You keeping asking for a reason as to why it should have been on live TV, how 'bout this...Why shouldn't it have been on TV? Why shouldn't they get a chance to step out on the entrance ramp and get a cheer from the crowd? Why shouldn't they get the superstar treatment random athletes x, y, and z get when they show up to Raw? Why shouldn't these kids get the best experience possible?


----------



## RandomLurker (Dec 6, 2012)

You can do good deeds without shouting "hey look at us!"


----------



## The Lady Killer (Oct 20, 2006)

You guys realize that that was probably the best day of those kids' lives right?


----------



## Hawkke (Apr 2, 2012)

RandomLurker said:


> You can do good deeds without shouting "hey look at us!"


WORLD WISH DAY And the promotion of the charity is necessary. Granted Make a Wish is far more well known, but the fact remains the same.
They do most of said good deeds without that, they don't show every single time any superstar grants wishes, some sure, but probably not even close to the full amount.

This thread makes me hate humanity more than I did before, and I didn't think it was possible...

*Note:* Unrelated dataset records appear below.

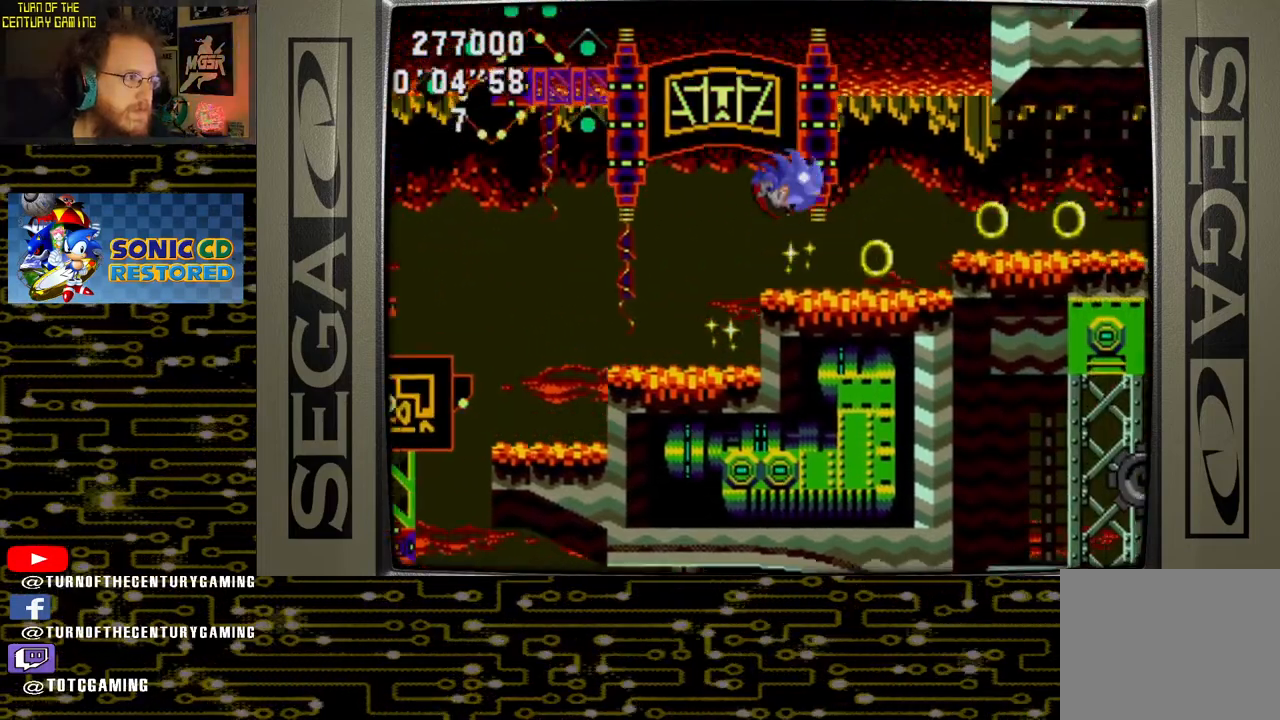
{"buttons": [], "left_stick": "center", "right_stick": "center", "events": [[100, "DPAD_RIGHT", "up"], [267, "DPAD_LEFT", "down"], [467, "DPAD_LEFT", "up"]]}
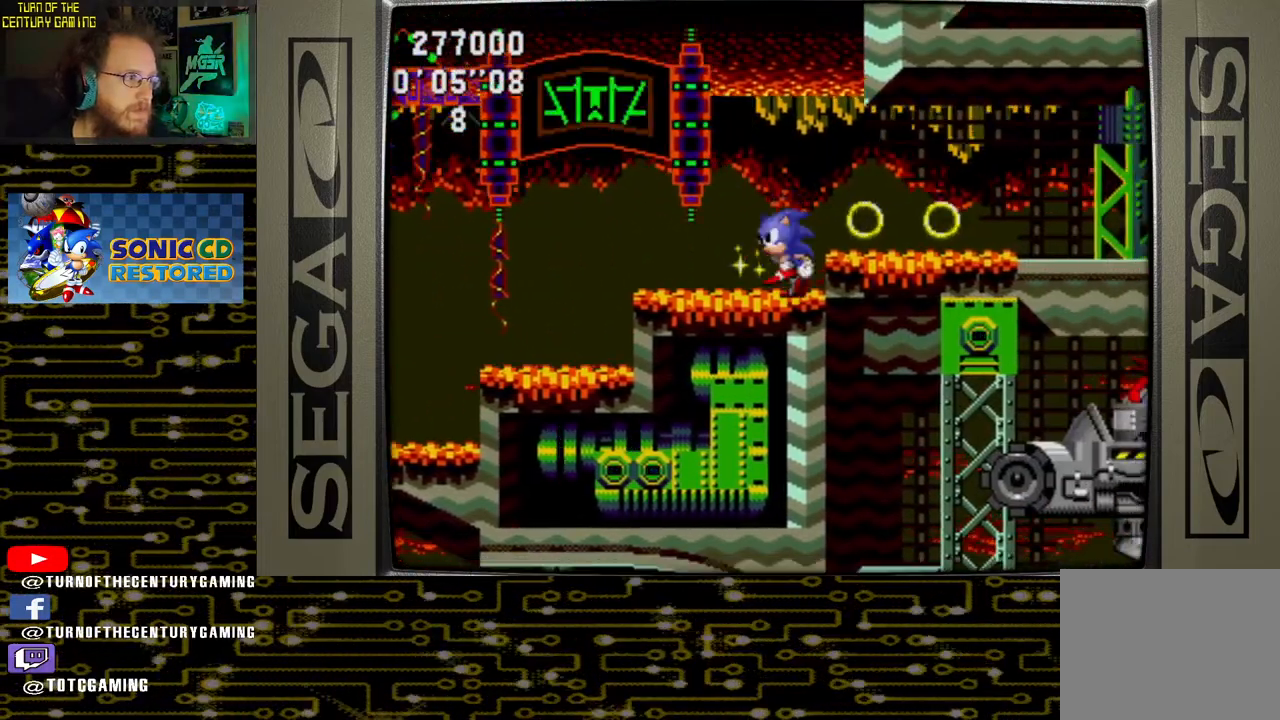
{"buttons": [], "left_stick": "center", "right_stick": "center", "events": [[50, "DPAD_RIGHT", "down"], [83, "CROSS", "down"], [150, "CROSS", "up"], [333, "DPAD_RIGHT", "up"]]}
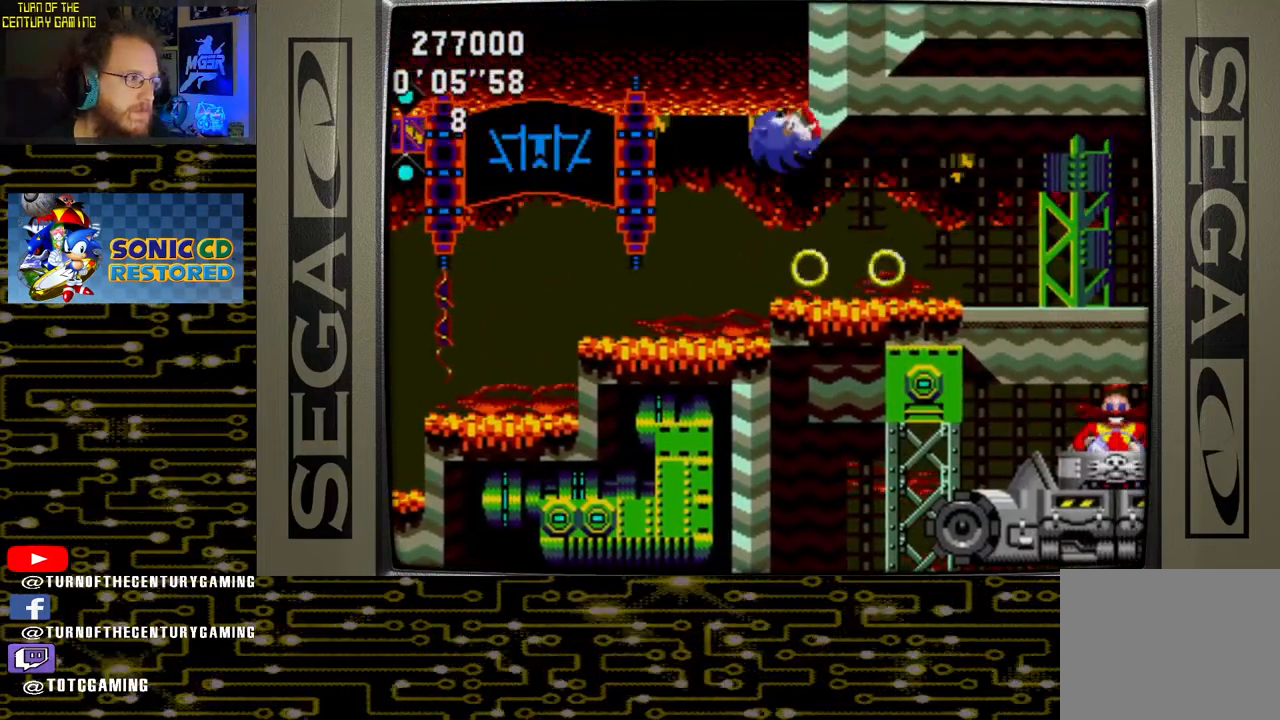
{"buttons": ["DPAD_RIGHT"], "left_stick": "center", "right_stick": "center", "events": [[100, "DPAD_RIGHT", "down"]]}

*It was about the KIDS* people. Not about you or your little wrestling show...


----------



## 4everEyebrowRaisin (Feb 25, 2012)

Hawkke said:


> WORLD WISH DAY And *the promotion of the charity is necessary*. Granted Make a Wish is far more well known, but the fact remains the same.
> They do most of said good deeds without that, they don't show every single time any superstar grants wishes, some sure, but probably not even close to the full amount.
> 
> This thread makes me hate humanity more than I did before, and I didn't think it was possible...
> ...


Not really. Millions of fans know the charity exists, we've seen it in video packages god knows how many times, and we're appreciative of what they do for the kids, but that doesn't mean we need to see it live on the fucking show.


----------



## The Lady Killer (Oct 20, 2006)

Sure, I bet WWE loved the positive publicity from that segment, but the kids don't know about any ulterior motives. All they know is that they got to be with their hero and on live TV. They were fucking stoked. That's all that matters.


----------



## DualShock (Jan 9, 2012)

Riot said:


> *Why live tv?*
> 
> It bring awareness to a day that clearly, by this thread, not many people know about.
> *
> ...


LOL it doesn't matter how noble it was and if that was the first time with no intention to put Cena over, I watch Raw for storylines, feuds and matches. For stuff like this there is wwe.com, official websites of their partners and WWE shows similar like Afterburn or Bottomline they did years ago. Some people really defend when stuff like this happens on a weekly flagship show made for, you know, that wrestling related stuff like 5, 10, 15 years ago?
This is the same non-wrestling related crap on Raw like the guest hosts or that breast cancer ads, people are only more sensitive now because they're children.
I don't care how much Cena and WWE do charity and grant wishes, don't put it on the main show. How about using that slot for having more segments to further the feud between Ryback and Cena or using it for building a new feud?



A PG Attitude said:


> Yeah must be awful having a dream come true... I would have hated being on stage with bret or shawn in the mid nineties...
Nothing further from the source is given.